[Sca-cooks] Question to the group....

Laura C. Minnick lcm at efn.org
Thu Sep 20 22:16:02 PDT 2001


david friedman wrote:
>
> >Peasant
> >customs change very little as a whole, so why should food be any much
> >different?
>
> >Kay
>
> I don't know much about the particular case of Polish cooking, but I
> find this argument unpersuasive.
<snip>
> I'm also curious as to how you know that "peasant customs change very
> little"--when we are talking about centuries rather than decades.
> Peasants adopted the horsecollar, the moldboard plow, the mantle and
> chimney fireplace, ...  . Peasants changed from Catholic to
> Protestant in some parts of Europe, and from Christian to Muslim or
> vice versa in others.

I must weigh in with His Grace here. It is my observation that the idea
that peasants and peasant customs don't change is utterly fallacious. I
am reminded when Lawrence, speaking of the Arabs, says they are a
"Little people, a silly people; greedy, barbarous, and cruel..." It
seems to me that things like this are most frequently said about people
and cultures foreign from our own. And in the SCA we are most likely to
claim that 'traditional' or 'peasant custom' is good enough because of
course they didn't change... especially if they were Arab/Turk/Eastern
European/Tatar/Mongol/Chinese/Japanese, etc.

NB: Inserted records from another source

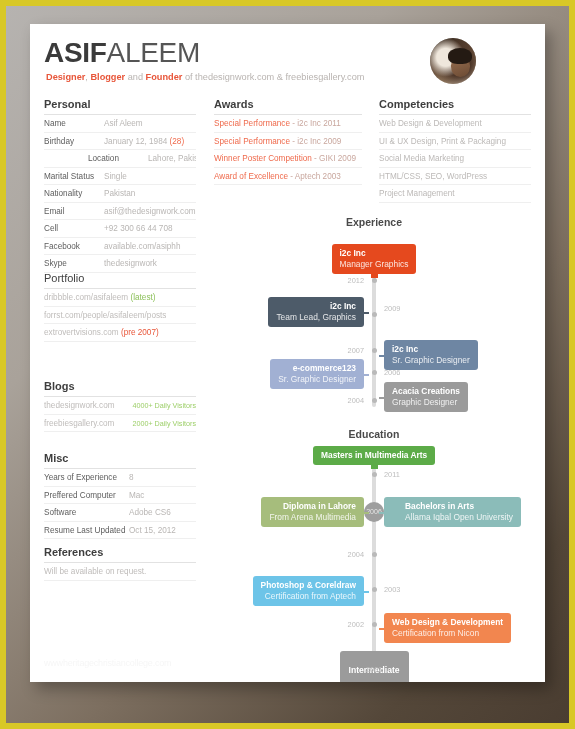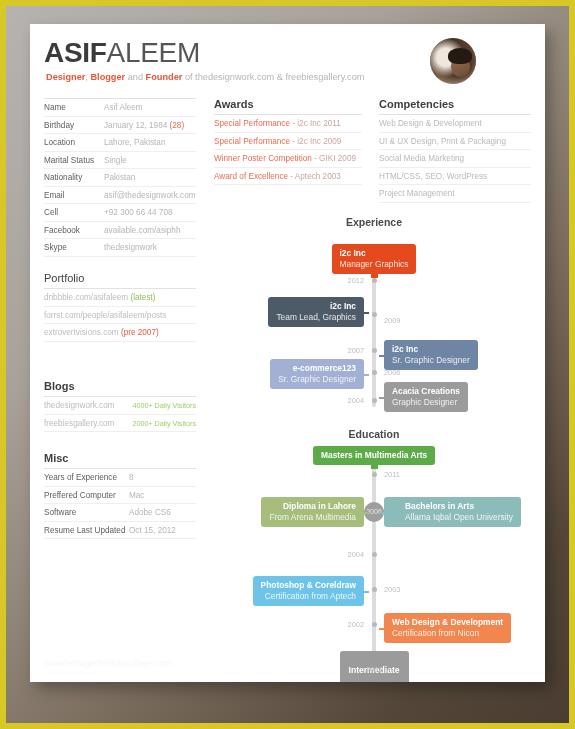--- a/index.html
+++ b/index.html
@@ -127,25 +127,26 @@
   <div class="tagline">
     <span class="hl">Designer</span><span>, </span><span class="hl">Blogger</span><span> and </span><span class="hl">Founder</span><span> of thedesignwork.com &amp; freebiesgallery.com</span>
   </div>
   <div class="avatar">
     <div class="av-bg"></div>
     <div class="av-face"></div>
     <div class="av-hair"></div>
   </div>
 
   <div class="col" style="left:14px; top:74px; width:152px;">
+    <div style="font-size:11px;font-weight:bold;color:#3e3e3e;padding-bottom:4px;">Personal</div>
     <div class="rule" style="border-bottom:1px solid #e2e2e2;"></div>
     <div id="personal-rows">
           <div class="row"><span class="k" style="width: 60px;">Name</span><span class="v">Asif Aleem</span></div>
           <div class="row"><span class="k" style="width: 60px;">Birthday</span><span class="v">January 12, 1984</span><span class="accent-28"> (28)</span></div>
-          <div class="row"><span class="k" style="width: 60px;">Location</span><span class="v">Lahore, Pakistan</span></div>
+          <div class="row"><span class="k" style="width: 60px; margin-left: 44px;">Location</span><span class="v">Lahore, Pakistan</span></div>
           <div class="row"><span class="k" style="width: 60px;">Marital Status</span><span class="v">Single</span></div>
           <div class="row"><span class="k" style="width: 60px;">Nationality</span><span class="v">Pakistan</span></div>
           <div class="row"><span class="k" style="width: 60px;">Email</span><span class="v">asif@thedesignwork.com</span></div>
           <div class="row"><span class="k" style="width: 60px;">Cell</span><span class="v">+92 300 66 44 708</span></div>
           <div class="row"><span class="k" style="width: 60px;">Facebook</span><span class="v">available.com/asiphh</span></div>
           <div class="row"><span class="k" style="width: 60px;">Skype</span><span class="v">thedesignwork</span></div>
         </div>
   </div>
 
   <div class="col" style="left:14px; top:248px; width:152px;">
@@ -177,20 +178,25 @@
     <div style="font-size:11px;font-weight:bold;color:#3e3e3e;padding-bottom:4px;">Misc</div>
     <div class="rule" style="border-bottom:1px solid #e2e2e2;"></div>
     <div id="misc-rows">
           <div class="row"><span class="k" style="width: 85px;">Years of Experience</span><span class="v">8</span></div>
           <div class="row"><span class="k" style="width: 85px;">Preffered Computer</span><span class="v">Mac</span></div>
           <div class="row"><span class="k" style="width: 85px;">Software</span><span class="v">Adobe CS6</span></div>
           <div class="row"><span class="k" style="width: 85px;">Resume Last Updated</span><span class="v">Oct 15, 2012</span></div>
         </div>
   </div>
 
+  <div class="col" style="left:14px; top:522px; width:152px;">
+    <div style="font-size:11px;font-weight:bold;color:#3e3e3e;padding-bottom:4px;">References</div>
+    <div class="rule" style="border-bottom:1px solid #e2e2e2;"></div>
+    <div class="lrow">Will be available on request.</div>
+  </div>
 
   <div class="col" style="left:184px; top:74px; width:148px;">
     <div style="font-size:11px;font-weight:bold;color:#3e3e3e;padding-bottom:4px;">Awards</div>
     <div class="rule" style="border-bottom:1px solid #e2e2e2;"></div>
     <div id="awards-rows">
           <div class="lrow award"><span>Special Performance</span><span class="dim"> - i2c Inc 2011</span></div>
           <div class="lrow award"><span>Special Performance</span><span class="dim"> - i2c Inc 2009</span></div>
           <div class="lrow award"><span>Winner Poster Competition</span><span class="dim"> - GIKI 2009</span></div>
           <div class="lrow award"><span>Award of Excellence</span><span class="dim"> - Aptech 2003</span></div>
         </div>
@@ -213,21 +219,21 @@
     <div id="exp-canvas" style="position:absolute; left:0; top:16px; width:320px; height:174px;">
           <div class="spine" style="left: 158px; top: 40px; height: 135px;"></div>
           <div class="box" style="background: rgb(229, 73, 30); top: 12px; left: 117.5px;">
             <div class="t1">i2c Inc</div>
             <div class="t2">Manager Graphics</div>
           </div>
           <div class="nub" style="background: rgb(229, 73, 30); left: 156.5px; top: 41px;"></div>
           <div class="dot" style="left: 157.5px; top: 45.5px;"></div>
           <div class="yr" style="top: 44px; right: 170px;">2012</div>
           <div class="dot" style="left: 157.5px; top: 79.5px;"></div>
-          <div class="yr" style="top: 84px; left: 170px;">2009</div>
+          <div class="yr" style="top: 72px; left: 170px;">2009</div>
           <div class="dot" style="left: 157.5px; top: 115.5px;"></div>
           <div class="yr" style="top: 114px; right: 170px;">2007</div>
           <div class="dot" style="left: 157.5px; top: 137.5px;"></div>
           <div class="yr" style="top: 136px; left: 170px;">2006</div>
           <div class="dot" style="left: 157.5px; top: 165.5px;"></div>
           <div class="yr" style="top: 164px; right: 170px;">2004</div>
           <div class="box left" style="background: rgb(77, 91, 105); top: 65px; right: 170px;">
             <div class="t1">i2c Inc</div>
             <div class="t2">Team Lead, Graphics</div>
             <div class="tick" style="background: rgb(77, 91, 105);"></div>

What were your anscestors wearing two centuries ago? According to the
family records, some of my ancestors were barely above peasant status,
while others were quite well off, with livestock, large barns, and huge
tracts of... oh well. <G> Their lives were quite different from what
they were the century before, and even more so a century later. And if I
read the records back (to late 15th c.) their lives changed a great deal
in every generation.

Coming to the conclusion that a people (usually peasants, usually
ethnic) is simple and that thier lives haven't changed simply indicates
to me that the research process halted prematurely.